In an era where MLB clubs are run by some close to half his age, McDowell believes some may think he's too old. Regarldess of his decades of experience, to relate to today's players and how the game is charted, McDowell's phone remains silent.  The game is changing, but successful participants as McDowell shouldn't be thrown under an umbrella, in part due to age, of irrelevancy.

If not given an opportunity to change with the advancements in baseball, smart participants as McDowell get "kicked out."  Beyond discussion of spin rate, and all the new lingo studied and deep dives executed on, this doesn't mean a pitching savant with McDowell's credentials doesn't know what a healthy pitching delivery looks like.

Examples of what to do in what situations offered by McDowell are reminding of what baseball smarts is.

" It's a team game.  Everyone has their part to play, to win," explains McDowell, who owns a 70-70 win-loss MLB record.  " Say Miguel Cabrera is at bat, and runners are on second and third, and there are two outs.  How does (the pitcher) keep him from hitting a single?  Speed isn't part of the game anymore.  To see Vince Coleman on base (752 career stolen bases), or Mookie Wilson hit in a game, and turn on his afterburners to take an extra base, and see managers get thrown out of games like with Boibby Cox (158 regular MLB season ejections), this was exciting."
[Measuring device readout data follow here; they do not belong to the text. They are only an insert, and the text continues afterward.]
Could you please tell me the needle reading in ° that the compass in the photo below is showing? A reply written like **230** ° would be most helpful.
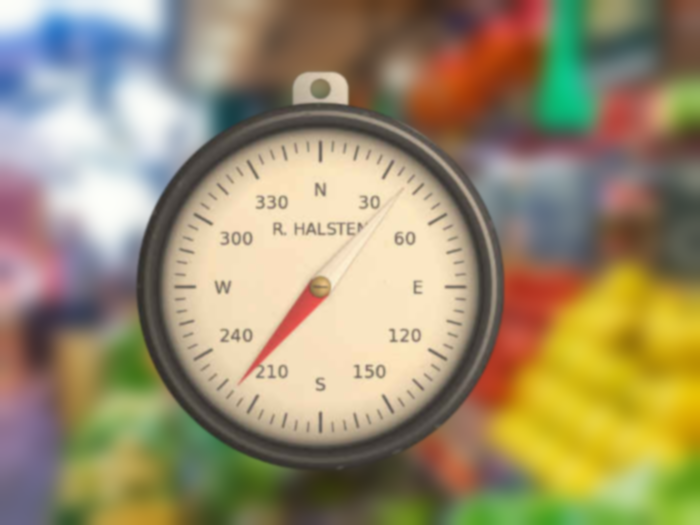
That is **220** °
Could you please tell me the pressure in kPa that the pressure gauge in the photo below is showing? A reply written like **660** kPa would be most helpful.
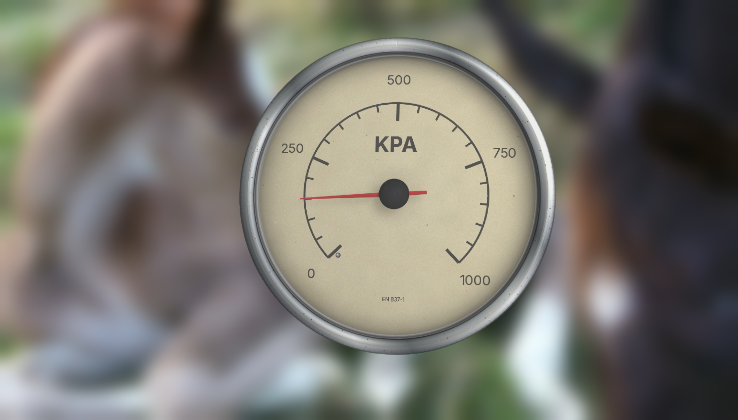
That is **150** kPa
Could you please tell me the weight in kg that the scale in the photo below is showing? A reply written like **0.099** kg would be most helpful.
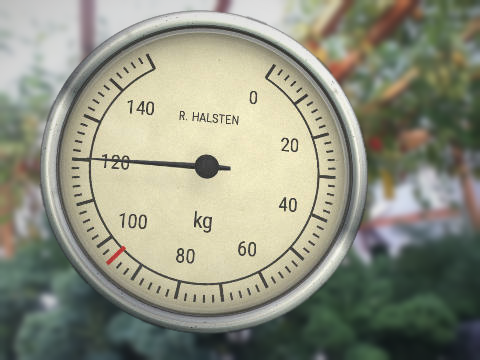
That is **120** kg
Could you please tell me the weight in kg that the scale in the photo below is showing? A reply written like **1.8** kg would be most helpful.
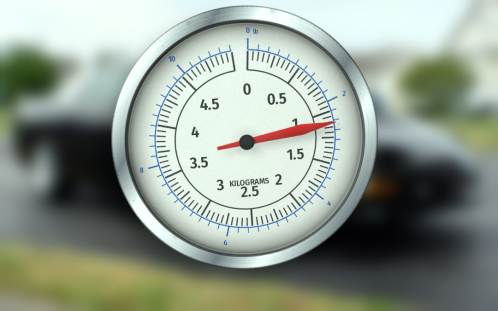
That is **1.1** kg
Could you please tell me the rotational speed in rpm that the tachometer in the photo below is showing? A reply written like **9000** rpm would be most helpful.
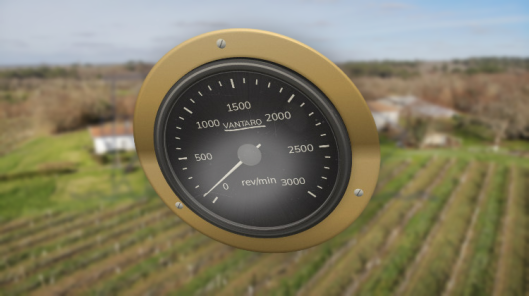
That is **100** rpm
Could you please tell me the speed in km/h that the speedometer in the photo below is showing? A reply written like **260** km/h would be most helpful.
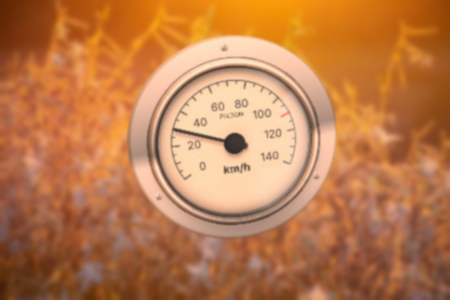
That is **30** km/h
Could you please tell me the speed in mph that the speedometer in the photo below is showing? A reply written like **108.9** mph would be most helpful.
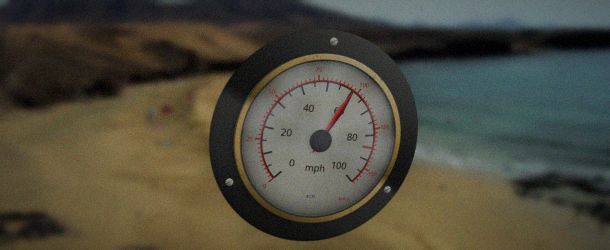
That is **60** mph
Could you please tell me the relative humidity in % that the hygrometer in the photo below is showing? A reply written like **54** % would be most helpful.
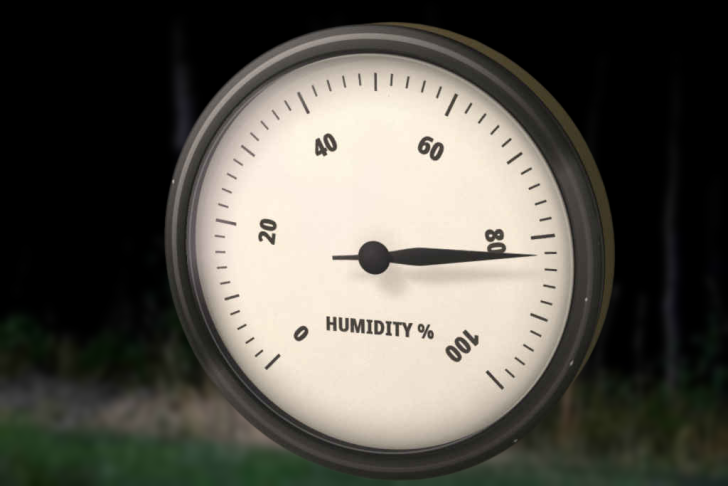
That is **82** %
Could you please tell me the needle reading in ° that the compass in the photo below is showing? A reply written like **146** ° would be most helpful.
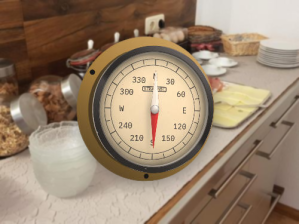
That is **180** °
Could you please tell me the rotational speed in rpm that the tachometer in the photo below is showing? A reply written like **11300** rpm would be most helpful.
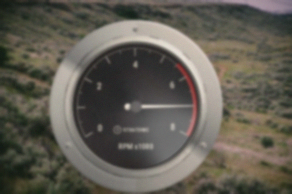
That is **7000** rpm
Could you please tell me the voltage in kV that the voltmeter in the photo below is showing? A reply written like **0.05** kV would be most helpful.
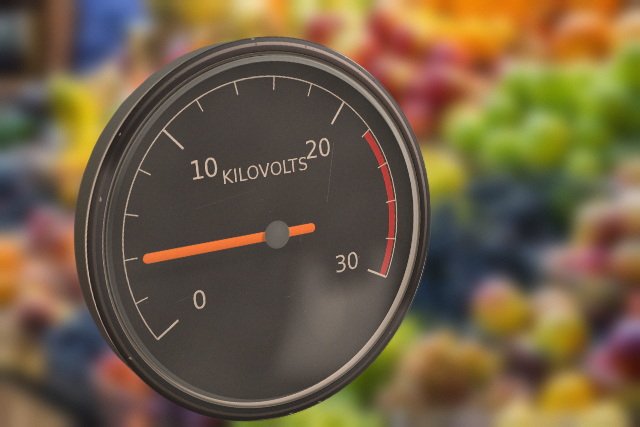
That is **4** kV
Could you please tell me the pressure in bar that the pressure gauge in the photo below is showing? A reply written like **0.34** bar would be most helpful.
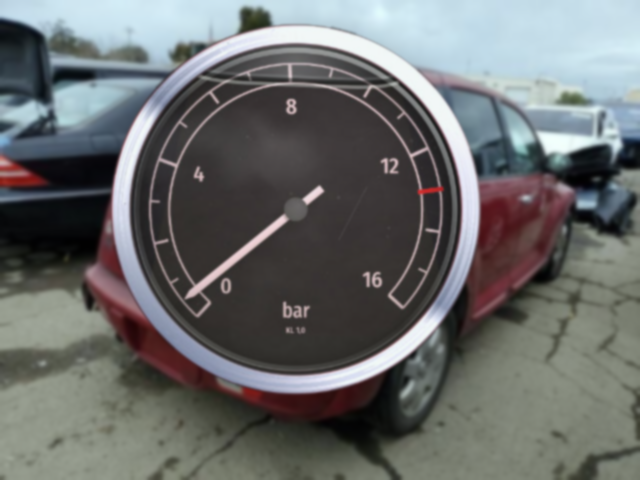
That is **0.5** bar
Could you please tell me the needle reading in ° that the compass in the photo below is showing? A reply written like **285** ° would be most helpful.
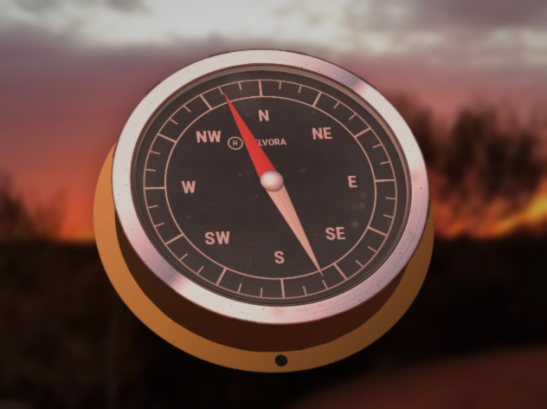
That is **340** °
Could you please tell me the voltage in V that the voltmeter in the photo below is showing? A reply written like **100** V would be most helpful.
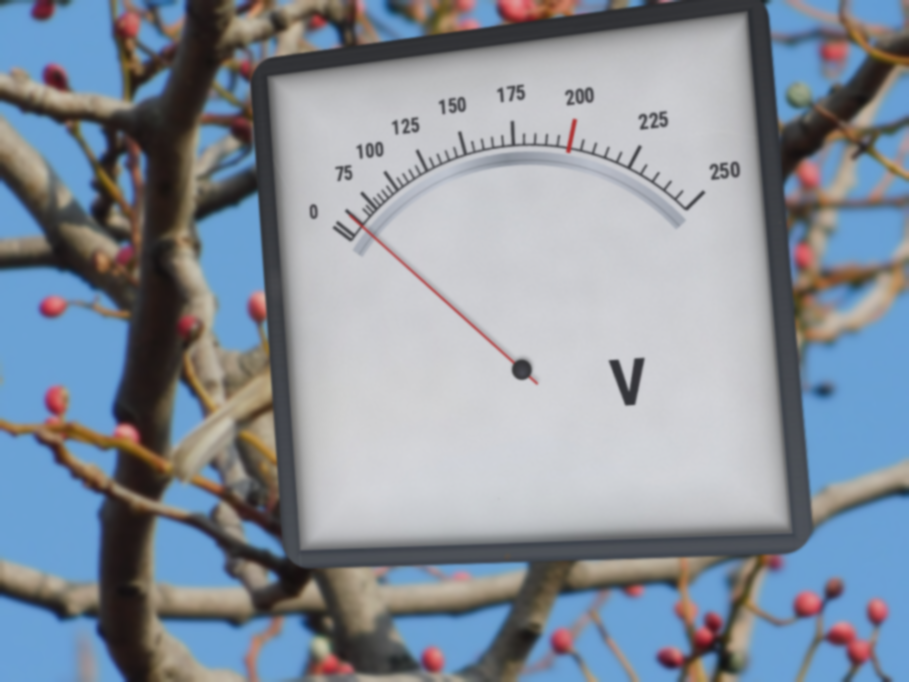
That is **50** V
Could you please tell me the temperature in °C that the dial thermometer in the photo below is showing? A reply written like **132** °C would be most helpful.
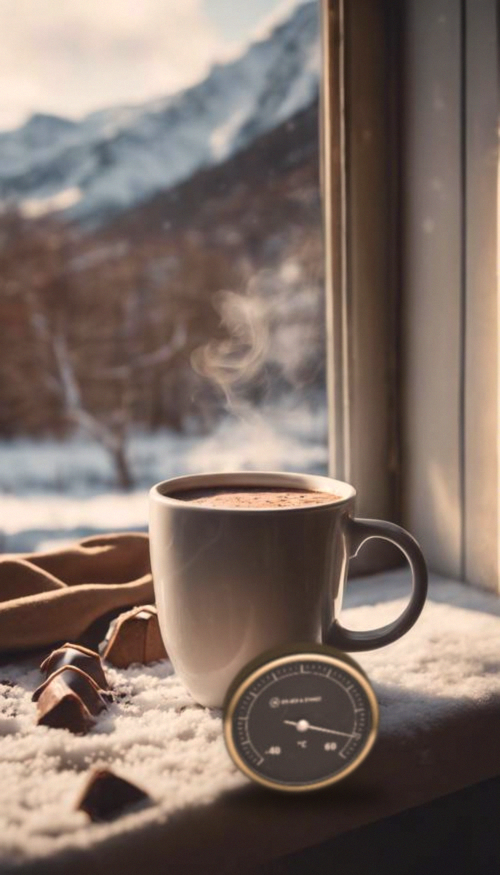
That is **50** °C
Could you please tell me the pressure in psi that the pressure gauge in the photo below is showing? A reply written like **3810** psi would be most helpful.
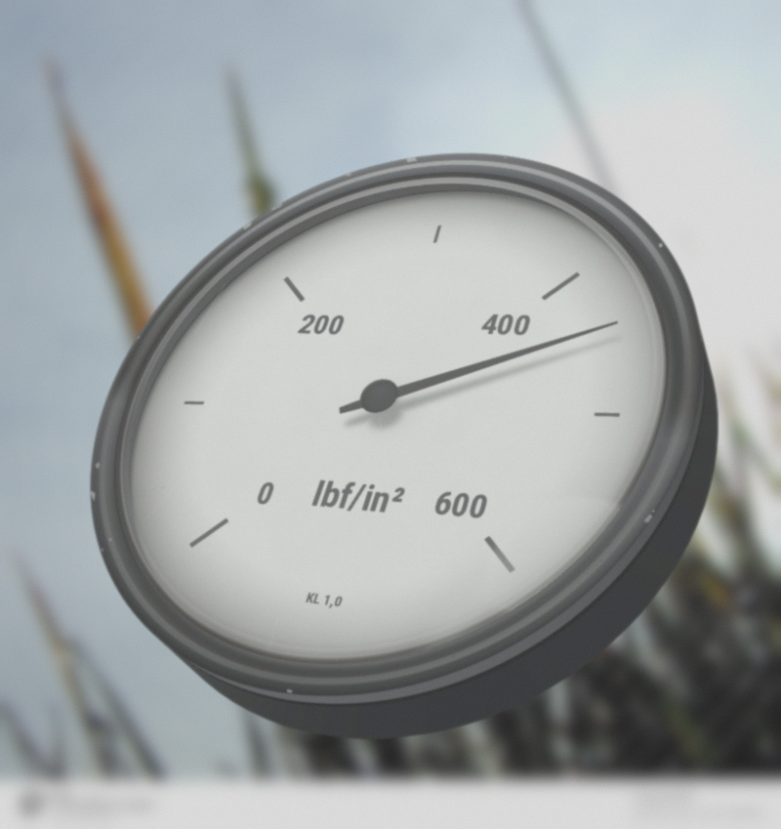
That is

The enthusiam displayed of a manager sticking up for his players, such as Cox, is a motivator McDowell cherishes.  Seeing veteran bench bosses return to the dugout in recent seasons; Buck Showalter, Bruce Bochy, Hall of Famer Tony LaRussa, and Dusty Baker, reinfoirces to McDowell that the most successful shouldn't necessarily be judged by their age.

The happy thoughts of rushing onto the infield to celebrate a world championship many years ago combined with wanting to still contribute to baseball, even after years away from passing along his teachings and not being given an opportunity today, is an incompolete grade for McDowell's career.  Not on performance but on contrribution.  There's too much experience and expertise not to be tapped into.